Dans la foulée, nouveau rideau soulevé, sur un francophone cette fois. La presse française attire en effet les convoitises étrangères. «Nous avons une grande chance en France, fait remarquer à Libération Jean-Clément Texier, président de Ringier France, les dossiers de journaux en recherche de capitaux ne manquent pas… Ça va, ça vient.» Le groupe zurichois Ringier, dont le patron, Michael Ringier, était récemment de passage à Paris, étudie le dossier. Il l’avait déjà fait en 1995. «Nous ne pouvons être indifférents au sort du Monde, notre associé dans le Temps [à 2%, Ringier en détenant 47%, ndlr]», justifie Jean-Clément Texier. Il modère cependant :«Demander un dossier et le regarder profondément ne veut pas dire être candidat.» Petit problème technique : le plafond d’investissement autorisé de sociétés hors Union européenne en France est à 20%. Jean-Clément Texier ne doute pas que la législation progresse rapidement. Ringier en tout cas «ne compte pas décider dans la précipitation comme on lance des dés sur une table». «Nous devons d’abord nous faire notre religion», conclut-il.

Les Européens

Quelle est «la religion» de Carlo de Benedetti, propriétaire du groupe L’Espresso, qui édite le magazine du même nom et le quotidien La Repubblica ? Difficile de savoir, son intérêt ne serait pour l’instant qu’officieux et il n’a pas encore rencontré le conseil de gérance de la Société des rédacteurs du Monde (SRM).
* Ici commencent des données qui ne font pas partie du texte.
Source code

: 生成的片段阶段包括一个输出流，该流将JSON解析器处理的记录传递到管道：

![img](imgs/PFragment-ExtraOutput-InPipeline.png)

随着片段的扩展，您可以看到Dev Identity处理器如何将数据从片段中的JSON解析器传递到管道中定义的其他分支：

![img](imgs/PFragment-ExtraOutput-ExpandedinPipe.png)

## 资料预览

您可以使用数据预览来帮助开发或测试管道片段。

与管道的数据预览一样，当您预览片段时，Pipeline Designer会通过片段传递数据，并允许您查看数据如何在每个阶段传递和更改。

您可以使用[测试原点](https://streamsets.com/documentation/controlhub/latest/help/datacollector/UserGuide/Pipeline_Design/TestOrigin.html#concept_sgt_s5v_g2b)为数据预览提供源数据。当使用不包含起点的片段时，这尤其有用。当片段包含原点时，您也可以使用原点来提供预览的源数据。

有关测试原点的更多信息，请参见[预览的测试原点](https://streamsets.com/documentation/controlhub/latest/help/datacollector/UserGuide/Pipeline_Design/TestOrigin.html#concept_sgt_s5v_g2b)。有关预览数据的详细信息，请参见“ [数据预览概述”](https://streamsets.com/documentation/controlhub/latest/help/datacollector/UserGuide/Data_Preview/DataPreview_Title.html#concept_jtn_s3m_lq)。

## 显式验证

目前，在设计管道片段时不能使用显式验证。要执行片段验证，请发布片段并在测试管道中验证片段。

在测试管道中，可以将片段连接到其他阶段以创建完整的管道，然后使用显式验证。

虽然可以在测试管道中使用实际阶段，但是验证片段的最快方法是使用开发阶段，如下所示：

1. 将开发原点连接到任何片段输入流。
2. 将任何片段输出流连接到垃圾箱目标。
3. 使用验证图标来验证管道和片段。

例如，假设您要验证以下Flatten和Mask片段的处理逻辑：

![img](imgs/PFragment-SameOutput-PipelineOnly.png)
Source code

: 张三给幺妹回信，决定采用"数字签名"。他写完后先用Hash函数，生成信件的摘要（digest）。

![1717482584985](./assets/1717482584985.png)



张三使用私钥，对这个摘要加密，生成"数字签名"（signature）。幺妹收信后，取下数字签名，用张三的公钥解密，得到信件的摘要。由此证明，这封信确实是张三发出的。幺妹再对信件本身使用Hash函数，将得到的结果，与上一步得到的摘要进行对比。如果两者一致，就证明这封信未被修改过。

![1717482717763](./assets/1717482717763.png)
Le groupe italien peut-il être associé à un autre candidat en recherche de partenaires pour faire la rue Michel ? Le groupe de communication espagnol Prisa (El País), qui est déjà un des principaux actionnaires du Monde (à 15,01%), est aussi intéressé. Mais il est actuellement confronté à de lourdes pertes et à une prise de contrôle par le fonds américain Liberty Acquisition.
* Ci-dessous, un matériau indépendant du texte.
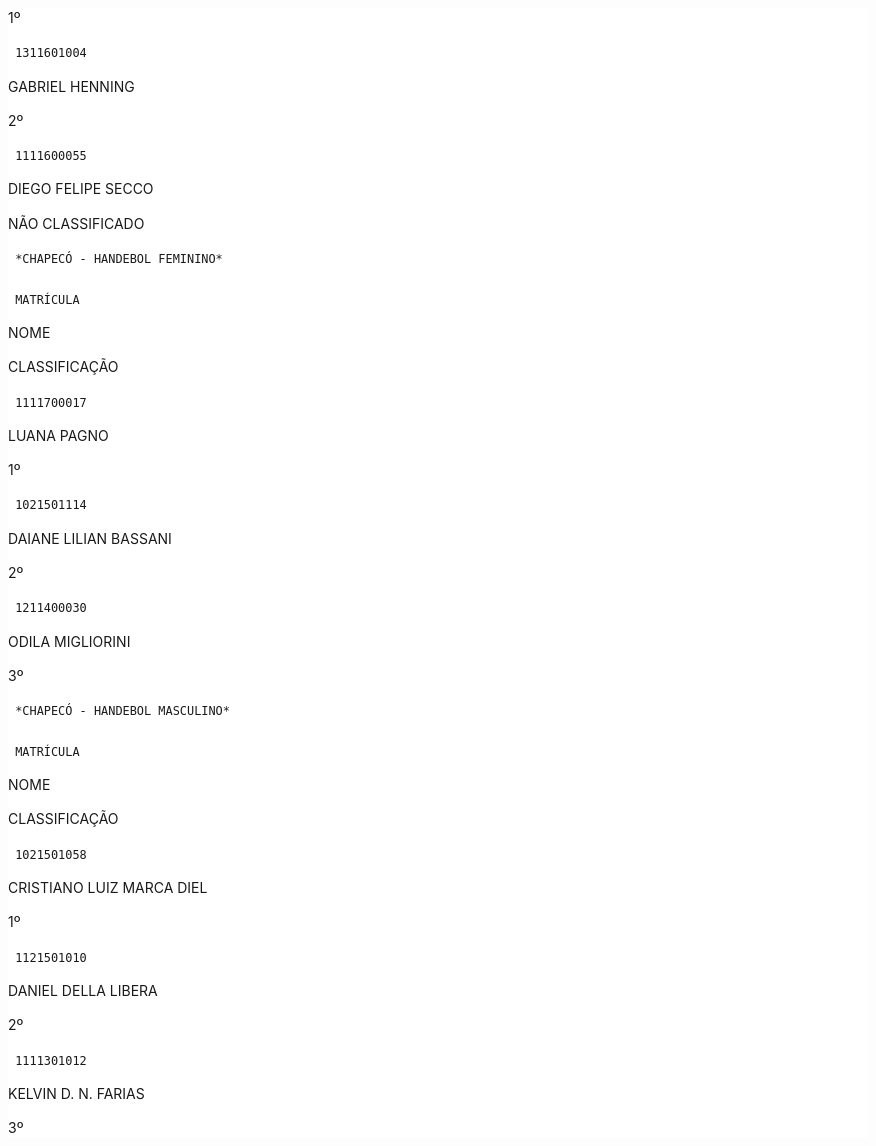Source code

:    1º

     1311601004

   GABRIEL HENNING

   2º

     1111600055

   DIEGO FELIPE SECCO

   NÃO CLASSIFICADO

     *CHAPECÓ - HANDEBOL FEMININO*

     MATRÍCULA

   NOME

   CLASSIFICAÇÃO

     1111700017

   LUANA PAGNO

   1º

     1021501114

   DAIANE LILIAN BASSANI

   2º

     1211400030

   ODILA MIGLIORINI

   3º

     *CHAPECÓ - HANDEBOL MASCULINO*

     MATRÍCULA

   NOME

   CLASSIFICAÇÃO

     1021501058

   CRISTIANO LUIZ MARCA DIEL

   1º

     1121501010

   DANIEL DELLA LIBERA

   2º

     1111301012

   KELVIN D. N. FARIAS

   3º
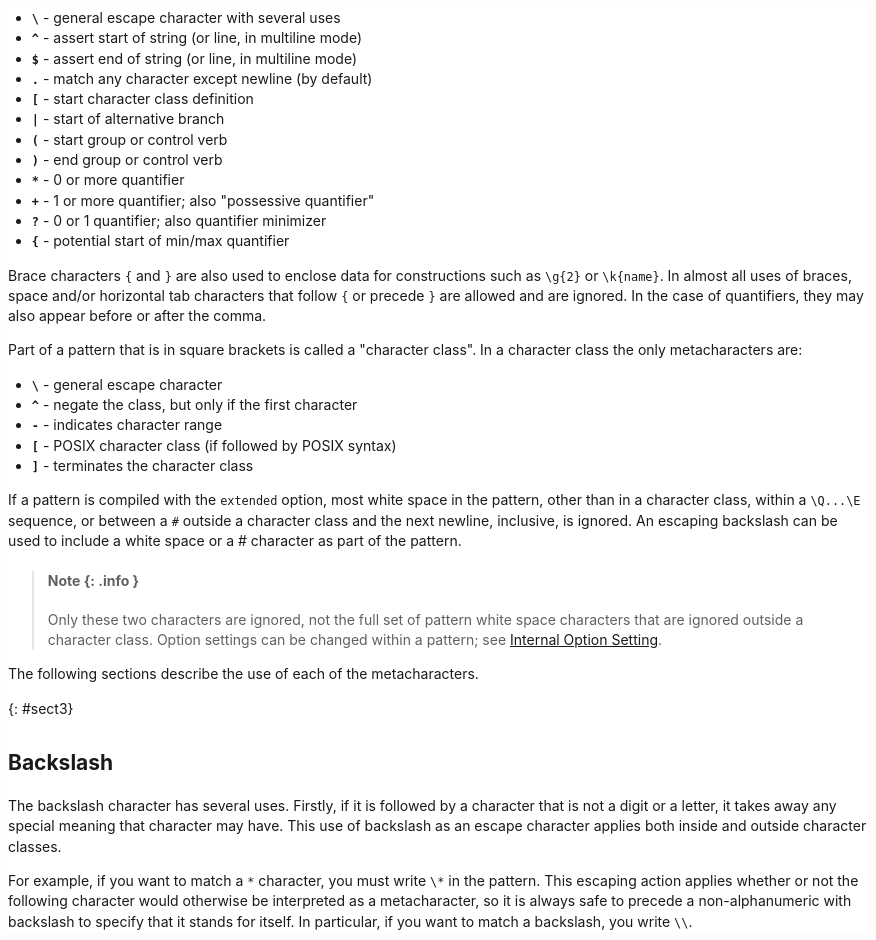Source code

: - **`\`** -  general escape character with several uses
- **`^`** -  assert start of string (or line, in multiline mode)
- **`$`** -  assert end of string (or line, in multiline mode)
- **`.`** -  match any character except newline (by default)
- **`[`** -  start character class definition
- **`|`** -  start of alternative branch
- **`(`** -  start group or control verb
- **`)`** -  end group or control verb
- **`*`** -  0 or more quantifier
- **`+`** -  1 or more quantifier; also "possessive quantifier"
- **`?`** -  0 or 1 quantifier; also quantifier minimizer
- **`{`** -  potential start of min/max quantifier

Brace characters `{` and `}` are also used to enclose data for constructions such
as `\g{2}` or `\k{name}`. In almost all uses of braces, space and/or horizontal
tab characters that follow `{` or precede `}` are allowed and are ignored. In the
case of quantifiers, they may also appear before or after the comma. 

Part of a pattern that is in square brackets is called a "character class". In
a character class the only metacharacters are:

- **`\`** -  general escape character
- **`^`** -  negate the class, but only if the first character
- **`-`** -  indicates character range
- **`[`** -  POSIX character class (if followed by POSIX syntax)
- **`]`** -  terminates the character class

If a pattern is compiled with the `extended` option, most white space in
the pattern, other than in a character class, within a `\Q...\E` sequence, or
between a `#`  outside a character class and the next newline, inclusive, is
ignored. An escaping backslash can be used to include a white space or a #
character as part of the pattern.

> #### Note {: .info }
>
> Only these two characters are ignored,
> not the full set of pattern white space characters that are ignored outside a
> character class. Option settings can be changed within a pattern; see [Internal Option Setting](`m:re#sect10`).

The following sections describe the use of each of the metacharacters.

[](){: #sect3}
## Backslash


The backslash character has several uses. Firstly, if it is followed by a
character that is not a digit or a letter, it takes away any special meaning
that character may have. This use of backslash as an escape character applies
both inside and outside character classes.

For example, if you want to match a `*`  character, you must write `\*` in the
pattern. This escaping action applies whether or not the following character
would otherwise be interpreted as a metacharacter, so it is always safe to
precede a non-alphanumeric with backslash to specify that it stands for itself.
In particular, if you want to match a backslash, you write `\\`.
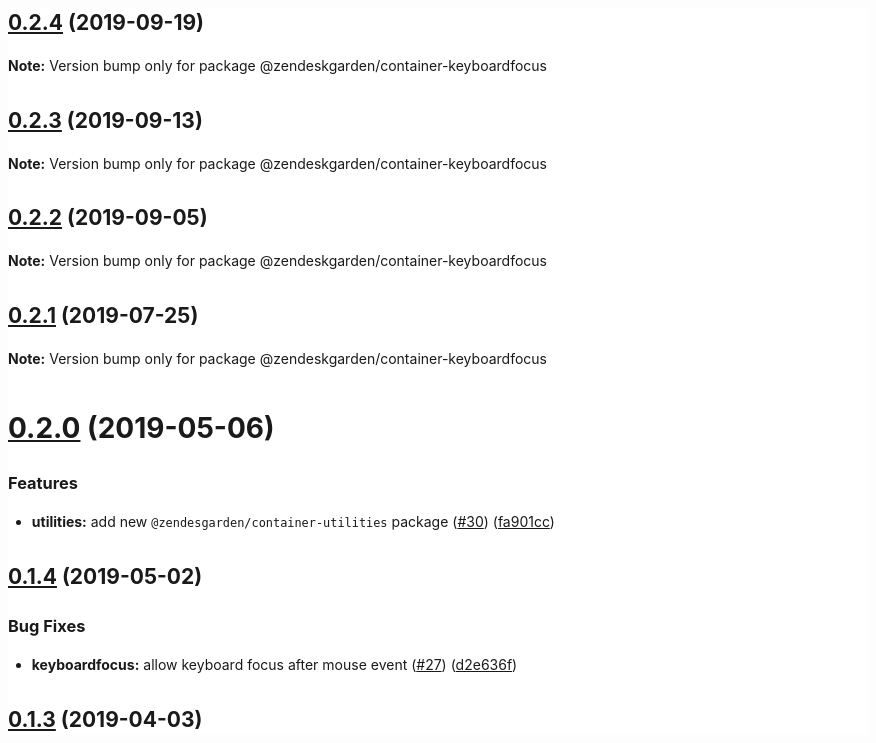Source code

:## [0.2.4](https://github.com/zendeskgarden/react-containers/compare/@zendeskgarden/container-keyboardfocus@0.2.3...@zendeskgarden/container-keyboardfocus@0.2.4) (2019-09-19)

**Note:** Version bump only for package @zendeskgarden/container-keyboardfocus

## [0.2.3](https://github.com/zendeskgarden/react-containers/compare/@zendeskgarden/container-keyboardfocus@0.2.2...@zendeskgarden/container-keyboardfocus@0.2.3) (2019-09-13)

**Note:** Version bump only for package @zendeskgarden/container-keyboardfocus

## [0.2.2](https://github.com/zendeskgarden/react-containers/compare/@zendeskgarden/container-keyboardfocus@0.2.1...@zendeskgarden/container-keyboardfocus@0.2.2) (2019-09-05)

**Note:** Version bump only for package @zendeskgarden/container-keyboardfocus

## [0.2.1](https://github.com/zendeskgarden/react-containers/compare/@zendeskgarden/container-keyboardfocus@0.2.0...@zendeskgarden/container-keyboardfocus@0.2.1) (2019-07-25)

**Note:** Version bump only for package @zendeskgarden/container-keyboardfocus

# [0.2.0](https://github.com/zendeskgarden/react-containers/compare/@zendeskgarden/container-keyboardfocus@0.1.4...@zendeskgarden/container-keyboardfocus@0.2.0) (2019-05-06)

### Features

- **utilities:** add new `@zendesgarden/container-utilities` package ([#30](https://github.com/zendeskgarden/react-containers/issues/30)) ([fa901cc](https://github.com/zendeskgarden/react-containers/commit/fa901cc))

## [0.1.4](https://github.com/zendeskgarden/react-containers/compare/@zendeskgarden/container-keyboardfocus@0.1.3...@zendeskgarden/container-keyboardfocus@0.1.4) (2019-05-02)

### Bug Fixes

- **keyboardfocus:** allow keyboard focus after mouse event ([#27](https://github.com/zendeskgarden/react-containers/issues/27)) ([d2e636f](https://github.com/zendeskgarden/react-containers/commit/d2e636f))

## [0.1.3](https://github.com/zendeskgarden/react-containers/compare/@zendeskgarden/container-keyboardfocus@0.1.2...@zendeskgarden/container-keyboardfocus@0.1.3) (2019-04-03)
La date butoir pour le dépôt des offres fermes est fixée à la mi-juin, un conseil de surveillance se tenant le 14. Y aller seul, avec un autre ou passer son tour… Les prétendants réfléchissent encore. Une fois des offres fermes mises sur la table, le directoire fera une recommandation, même chose du côté de la SRM. Le 30 juin, une assemblée générale des actionnaires entérinera une option. Encore au moins quinze jours de presse-fiction, avant un autre Monde.